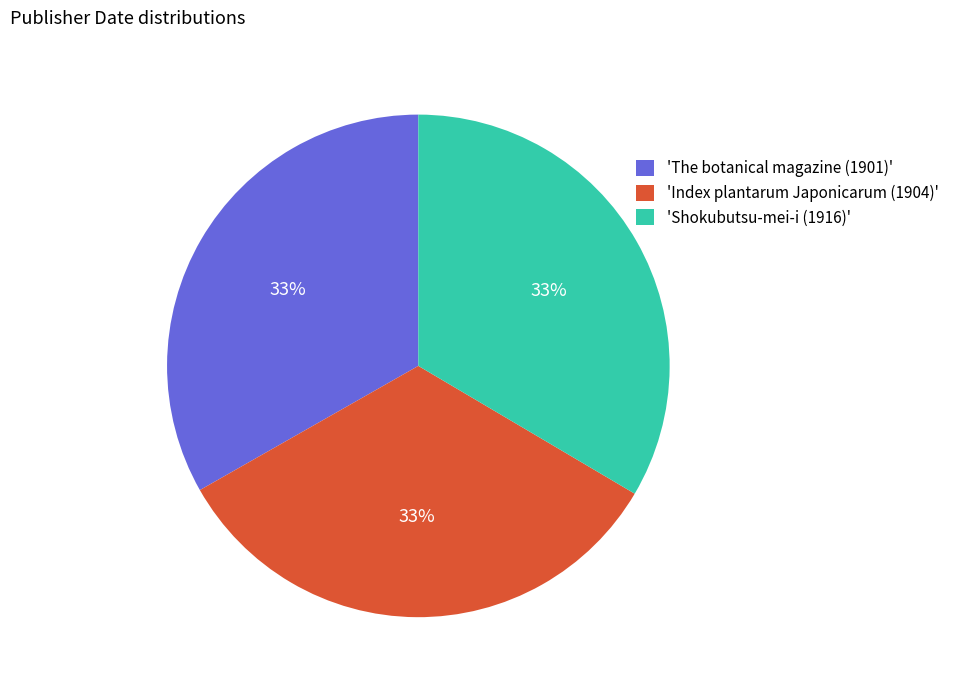

The 'Shokubutsu-mei-i (1916)' slice represents 40% of the pie. True or false?

False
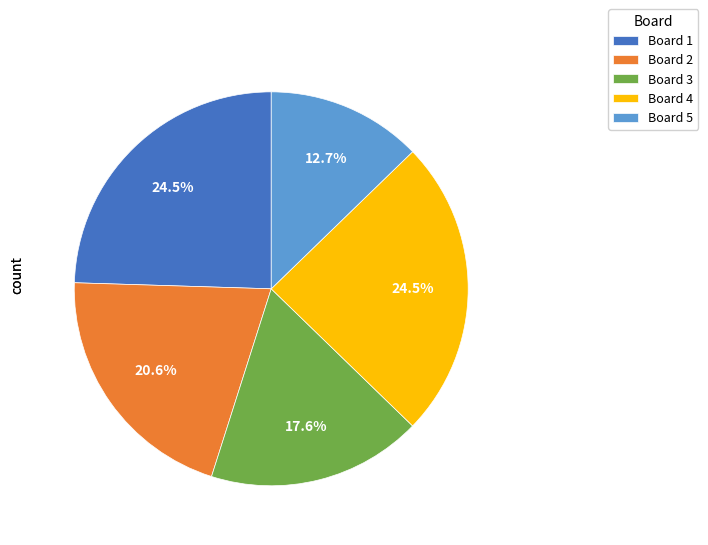

Is there a majority slice in this chart?

No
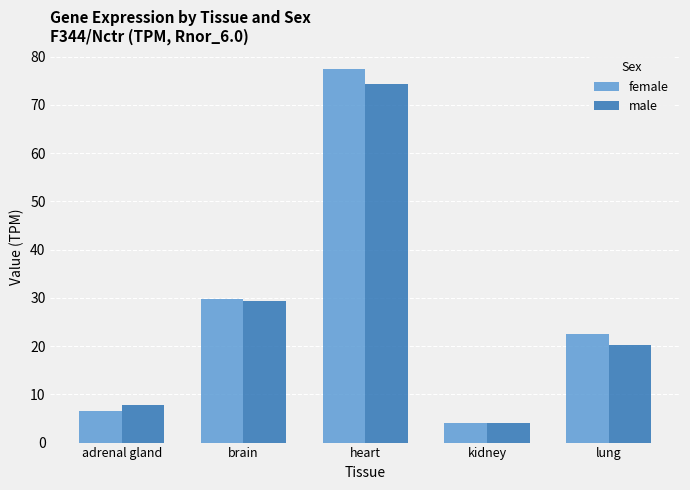

Is it true that male equals 4.0 at kidney?

True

*ABOUT THIS EXERCISE*. Rewrite the entries above, replacing each "slice" with "wedge" and keeping everything else the same. Leave the pictures out.

*SOLUTION BELOW*.
The 'Shokubutsu-mei-i (1916)' wedge represents 40% of the pie. True or false?

False

Is there a majority wedge in this chart?

No

Is it true that male equals 4.0 at kidney?

True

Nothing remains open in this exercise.